## TEKS BACAAN
/---

Kasus Nyata: Konflik dan Pengabaian Hak Komunitas
Berbagai kasus aktual di Indonesia menggambarkan dampak negatif pendekatan clear and clean. Misalnya, sengketa masyarakat Desa Setiamekar (Bekasi) pada awal 2025: ratusan keluarga yang memiliki SHM (sertifikat hak milik) tanah dipaksa dikosongkan meski telah diverifikasi kantor pertanahan “clean and clear” atas sertifikat mereka. Hal ini memicu dugaan mafia tanah karena pemerintah daerah dan pengembang bersikeras bahwa lahan tersebut legal, sementara pengadilan memutuskan sebaliknya. MetroTV melaporkan status lahan tersebut telah diverifikasi bersih sengketa, namun korban penggusuran tetap digusur, memperkuat anggapan persekongkolan mahar tanah.
Kasus lain menyangkut hak masyarakat adat. Di Kalimantan, konflik antara masyarakat Dayak dengan perusahaan perkebunan sawit kerap timbul karena perusahaan mendapat izin konsesi tanpa memperhatikan klaim tanah ulayat yang dikelola turun-temurun oleh komunitas adat. Masyarakat adat tidak mempunyai sertifikat formal, sehingga lahan yang menjadi hak ulayat mereka diserahkan kepada perusahaan melalui izin HGU. Akibatnya, terjadi tumpang tindih klaim atas tanah yang sama. Dalam kasus Dayak tersebut, pemerintah dianggap lebih memihak korporasi, dan hak masyarakat adat yang bertahun-tahun mengelola lahan tidak diakui. Di Sulawesi Selatan juga terjadi ketidakjelasan serupa: proses perpanjangan HGU PT Lonsum di Bulukumba sejak 2018 belum menyelesaikan tuntutan petani agar sebagian lahan rakyat dikeluarkan dari HGU perusahaan. Mediasi oleh BPN Sulsel pun belum menemukan solusi, karena kedua pihak sama-sama menganggap memiliki dasar hukum kuat atas klaimnya.

\---

## BAGIAN LATIHAN
1. Jawablah pertanyaan berikut berdasarkan teks bacaan:
(a) Di desa mana terjadi sengketa tanah pada awal 2025?
(b) Masyarakat adat mana yang berkonflik dengan perusahaan perkebunan sawit di Kalimantan?
(c) Perusahaan apa yang HGU-nya diperpanjang di Bulukumba?
2. Tulis ulang catatan dari baris pertama sampai baris yang memuat "547.7], [0, 0, 1]] dist [-0.001508, -0.000337]", dengan mengganti "image" menjadi "photo" dan tanpa perubahan lain. Gambarnya tidak usah disertakan.

## BAGIAN DATA
/---

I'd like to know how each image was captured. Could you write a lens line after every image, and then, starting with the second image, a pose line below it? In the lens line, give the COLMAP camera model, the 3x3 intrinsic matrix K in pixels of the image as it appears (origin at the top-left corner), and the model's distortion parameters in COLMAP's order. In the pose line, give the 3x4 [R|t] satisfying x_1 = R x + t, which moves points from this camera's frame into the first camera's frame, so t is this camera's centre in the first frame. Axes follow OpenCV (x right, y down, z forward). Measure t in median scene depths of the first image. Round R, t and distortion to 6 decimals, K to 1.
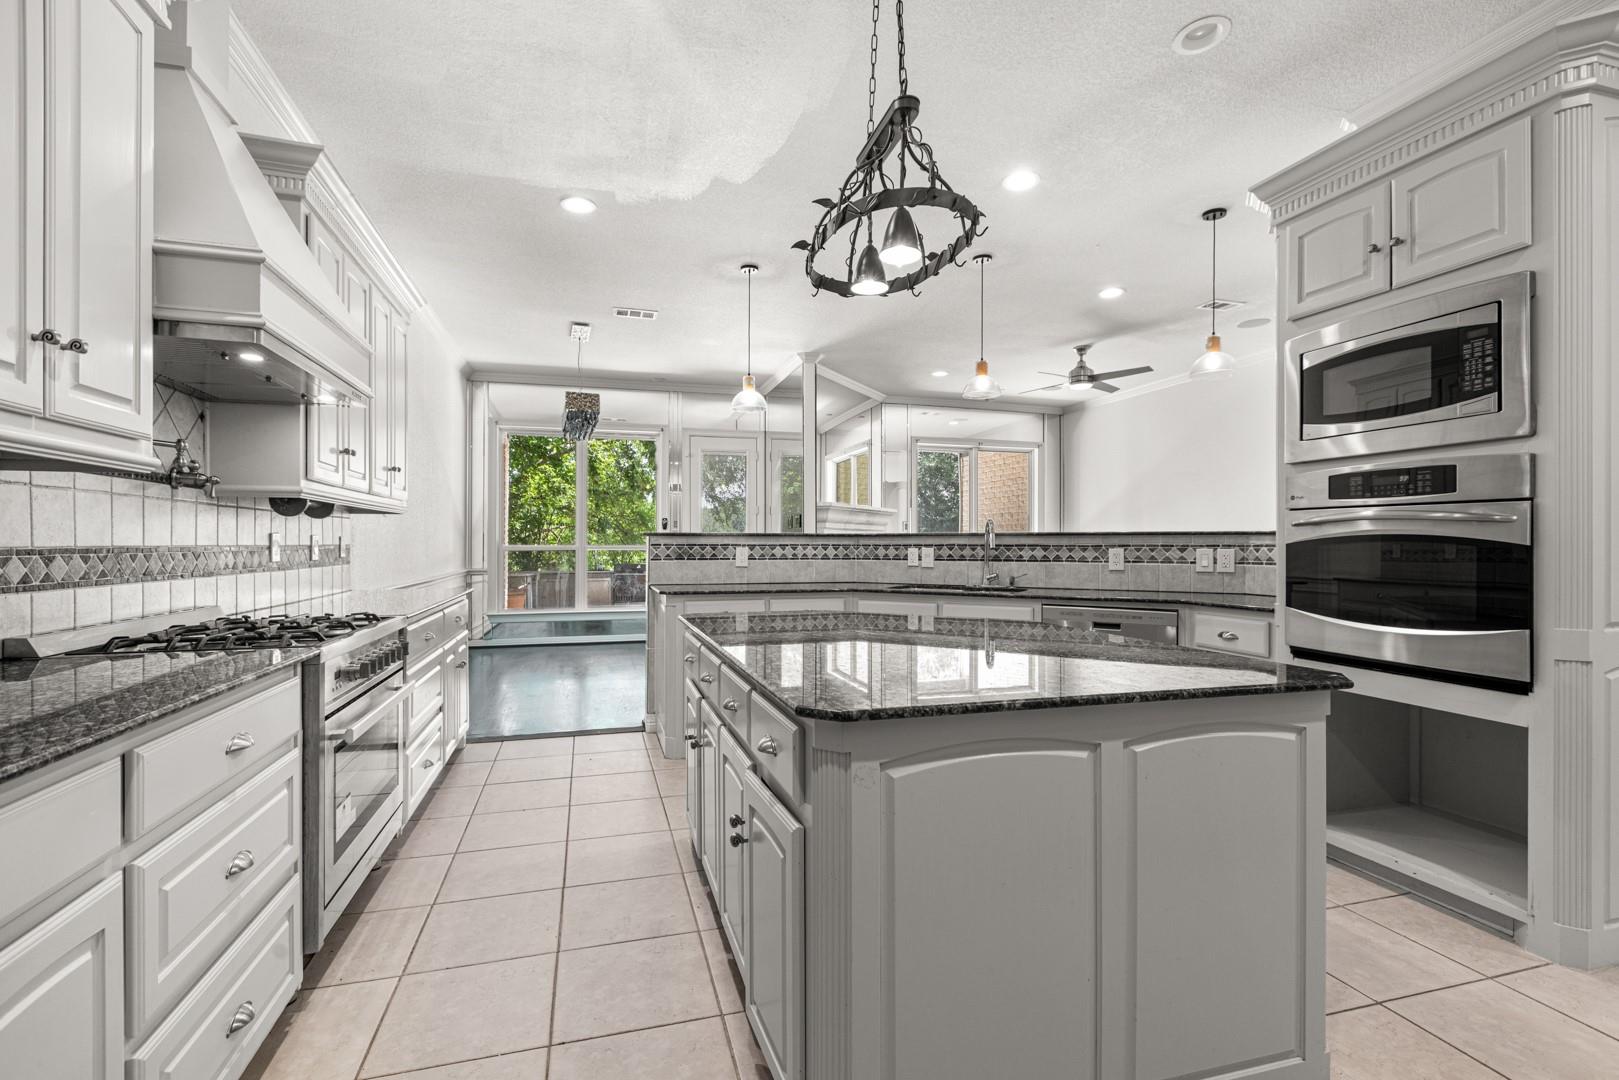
lens RADIAL K [[730.9, 0, 804.5], [0, 730.9, 536.6], [0, 0, 1]] dist [-0.001508, -0.000337]
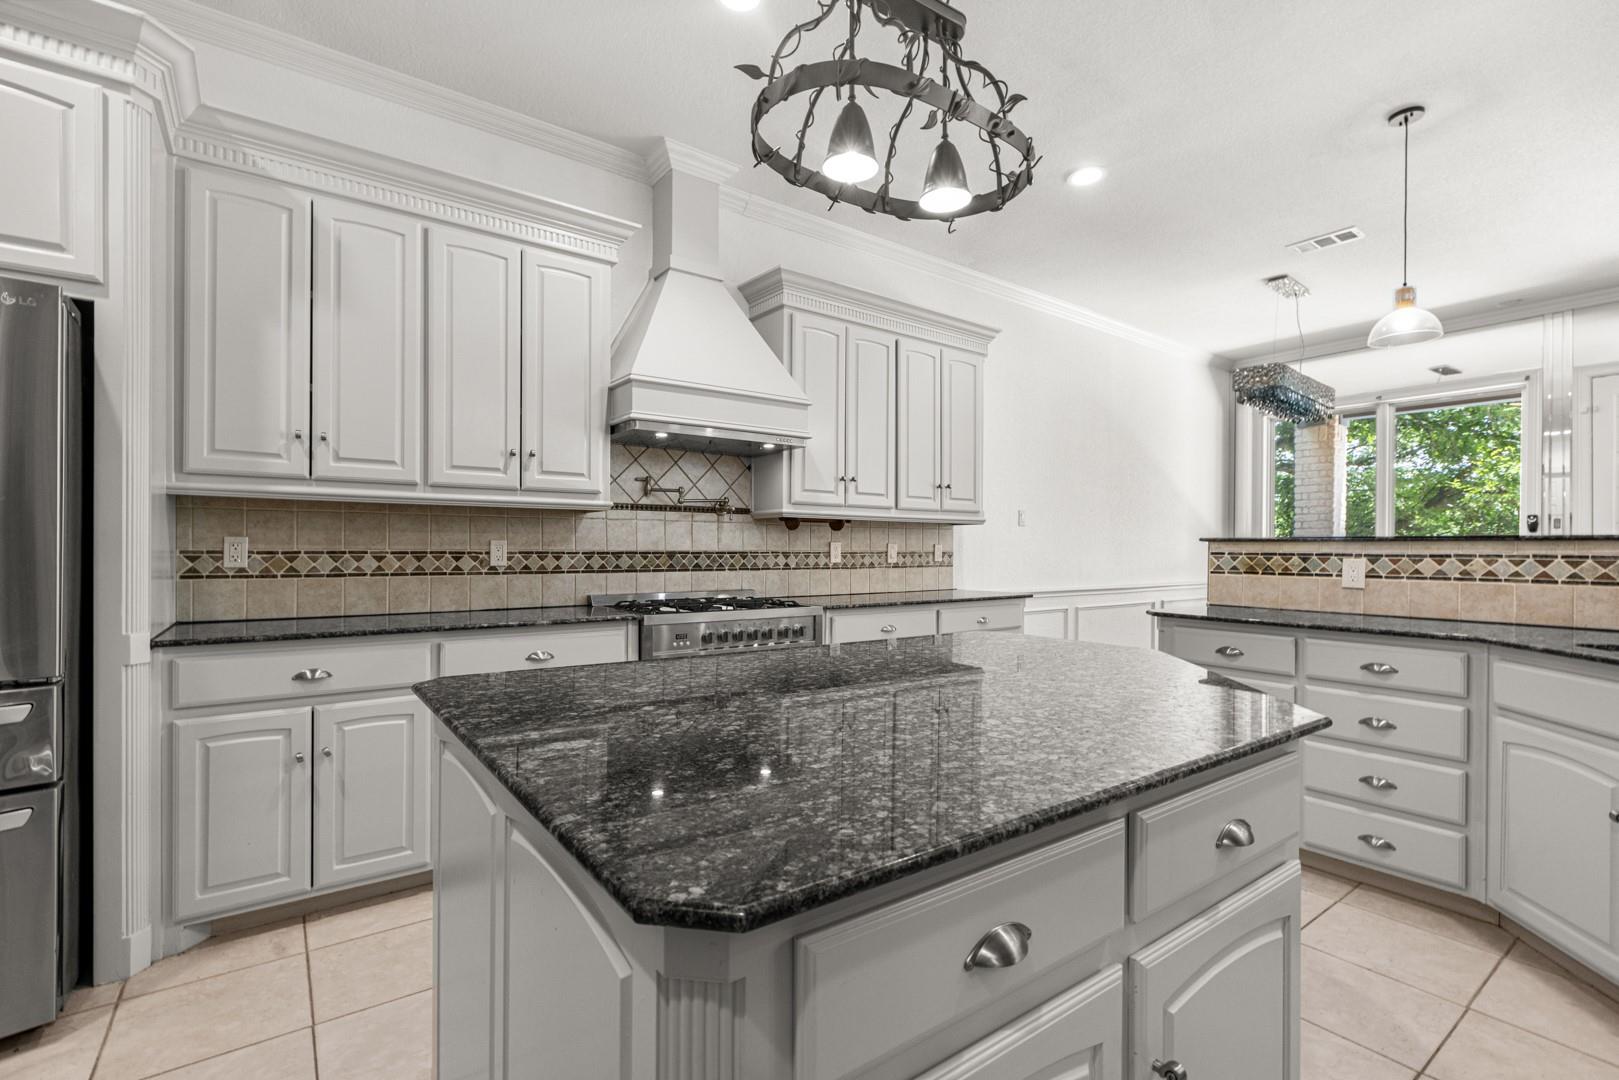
lens RADIAL K [[730.9, 0, 801.8], [0, 730.9, 547.7], [0, 0, 1]] dist [-0.001508, -0.000337]
pose [[0.327865, 0.000616, -0.944724, 0.372468], [0.004104, 0.999989, 0.002077, 0.001716], [0.944716, -0.004558, 0.327859, 0.320661]]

\---

## DAFTAR JAWABAN
1.
(a) Desa Setiamekar (Bekasi)
(b) Masyarakat Dayak
(c) PT Lonsum

2.
I'd like to know how each photo was captured. Could you write a lens line after every photo, and then, starting with the second photo, a pose line below it? In the lens line, give the COLMAP camera model, the 3x3 intrinsic matrix K in pixels of the photo as it appears (origin at the top-left corner), and the model's distortion parameters in COLMAP's order. In the pose line, give the 3x4 [R|t] satisfying x_1 = R x + t, which moves points from this camera's frame into the first camera's frame, so t is this camera's centre in the first frame. Axes follow OpenCV (x right, y down, z forward). Measure t in median scene depths of the first photo. Round R, t and distortion to 6 decimals, K to 1.
lens RADIAL K [[730.9, 0, 804.5], [0, 730.9, 536.6], [0, 0, 1]] dist [-0.001508, -0.000337]
lens RADIAL K [[730.9, 0, 801.8], [0, 730.9, 547.7], [0, 0, 1]] dist [-0.001508, -0.000337]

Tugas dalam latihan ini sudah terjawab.